START Raw data

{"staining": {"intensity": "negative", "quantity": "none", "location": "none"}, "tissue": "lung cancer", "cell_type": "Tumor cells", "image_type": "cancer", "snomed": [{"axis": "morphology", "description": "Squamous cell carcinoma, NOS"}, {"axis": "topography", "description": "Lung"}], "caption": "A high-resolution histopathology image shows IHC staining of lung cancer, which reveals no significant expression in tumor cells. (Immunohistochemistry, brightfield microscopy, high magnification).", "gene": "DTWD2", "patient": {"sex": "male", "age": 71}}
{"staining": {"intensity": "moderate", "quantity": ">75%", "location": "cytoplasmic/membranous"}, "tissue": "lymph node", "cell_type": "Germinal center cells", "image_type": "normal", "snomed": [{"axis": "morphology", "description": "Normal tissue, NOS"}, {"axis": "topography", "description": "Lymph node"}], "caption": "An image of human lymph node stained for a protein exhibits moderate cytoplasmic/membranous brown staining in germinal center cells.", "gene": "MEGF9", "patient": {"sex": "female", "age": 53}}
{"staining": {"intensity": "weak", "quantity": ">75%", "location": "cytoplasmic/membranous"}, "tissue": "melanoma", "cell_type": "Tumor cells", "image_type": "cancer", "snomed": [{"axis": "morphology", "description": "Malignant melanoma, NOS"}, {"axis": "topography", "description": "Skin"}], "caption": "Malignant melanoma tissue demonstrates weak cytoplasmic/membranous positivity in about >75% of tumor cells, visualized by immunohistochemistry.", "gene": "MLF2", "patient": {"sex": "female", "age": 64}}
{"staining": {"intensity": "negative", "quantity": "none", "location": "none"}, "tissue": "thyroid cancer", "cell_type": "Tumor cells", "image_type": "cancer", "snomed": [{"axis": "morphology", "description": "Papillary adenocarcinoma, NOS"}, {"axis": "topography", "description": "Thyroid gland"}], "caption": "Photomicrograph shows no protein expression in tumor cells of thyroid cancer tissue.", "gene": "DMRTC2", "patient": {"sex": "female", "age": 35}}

END Raw data

▸ Exercise prompt
Return the full listing. Keep each line exactly as it stands.

▸ Written solution
{"staining": {"intensity": "negative", "quantity": "none", "location": "none"}, "tissue": "lung cancer", "cell_type": "Tumor cells", "image_type": "cancer", "snomed": [{"axis": "morphology", "description": "Squamous cell carcinoma, NOS"}, {"axis": "topography", "description": "Lung"}], "caption": "A high-resolution histopathology image shows IHC staining of lung cancer, which reveals no significant expression in tumor cells. (Immunohistochemistry, brightfield microscopy, high magnification).", "gene": "DTWD2", "patient": {"sex": "male", "age": 71}}
{"staining": {"intensity": "moderate", "quantity": ">75%", "location": "cytoplasmic/membranous"}, "tissue": "lymph node", "cell_type": "Germinal center cells", "image_type": "normal", "snomed": [{"axis": "morphology", "description": "Normal tissue, NOS"}, {"axis": "topography", "description": "Lymph node"}], "caption": "An image of human lymph node stained for a protein exhibits moderate cytoplasmic/membranous brown staining in germinal center cells.", "gene": "MEGF9", "patient": {"sex": "female", "age": 53}}
{"staining": {"intensity": "weak", "quantity": ">75%", "location": "cytoplasmic/membranous"}, "tissue": "melanoma", "cell_type": "Tumor cells", "image_type": "cancer", "snomed": [{"axis": "morphology", "description": "Malignant melanoma, NOS"}, {"axis": "topography", "description": "Skin"}], "caption": "Malignant melanoma tissue demonstrates weak cytoplasmic/membranous positivity in about >75% of tumor cells, visualized by immunohistochemistry.", "gene": "MLF2", "patient": {"sex": "female", "age": 64}}
{"staining": {"intensity": "negative", "quantity": "none", "location": "none"}, "tissue": "thyroid cancer", "cell_type": "Tumor cells", "image_type": "cancer", "snomed": [{"axis": "morphology", "description": "Papillary adenocarcinoma, NOS"}, {"axis": "topography", "description": "Thyroid gland"}], "caption": "Photomicrograph shows no protein expression in tumor cells of thyroid cancer tissue.", "gene": "DMRTC2", "patient": {"sex": "female", "age": 35}}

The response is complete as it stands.